**Supplied data:**
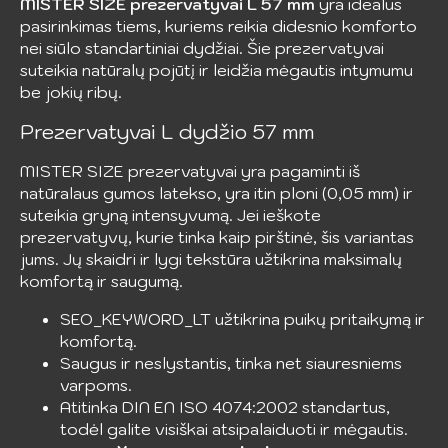
MISTER SIZE prezervatyvai L 57 mm
yra idealus
pasirinkimas tiems, kuriems reikia didesnio komforto
nei siūlo standartiniai dydžiai. Šie prezervatyvai
suteikia natūralų pojūtį ir leidžia mėgautis intymumu
be jokių ribų.
Prezervatyvai L dydžio 57 mm
MISTER SIZE prezervatyvai yra pagaminti iš
natūralaus gumos latekso, yra itin ploni (0,05 mm) ir
suteikia gryną intensyvumą. Jei ieškote
prezervatyvų, kurie tinka kaip pirštinė, šis variantas
jums. Jų skaidri ir lygi tekstūra užtikrina maksimalų
komfortą ir saugumą.
SEO_KEYWORD_LT užtikrina puikų pritaikymą ir
komfortą.
Saugus ir neslystantis, tinka net siauresniems
varpoms.
Atitinka DIN EN ISO 4074:2002 standartus,
todėl galite visiškai atsipalaiduoti ir mėgautis.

**The task:** Where the line containing "jums. Jų skaidri" appears in the data above, begin there and reproduce every line to the end exactly; include nothing else.

**Task answer:**
jums. Jų skaidri ir lygi tekstūra užtikrina maksimalų
komfortą ir saugumą.
SEO_KEYWORD_LT užtikrina puikų pritaikymą ir
komfortą.
Saugus ir neslystantis, tinka net siauresniems
varpoms.
Atitinka DIN EN ISO 4074:2002 standartus,
todėl galite visiškai atsipalaiduoti ir mėgautis.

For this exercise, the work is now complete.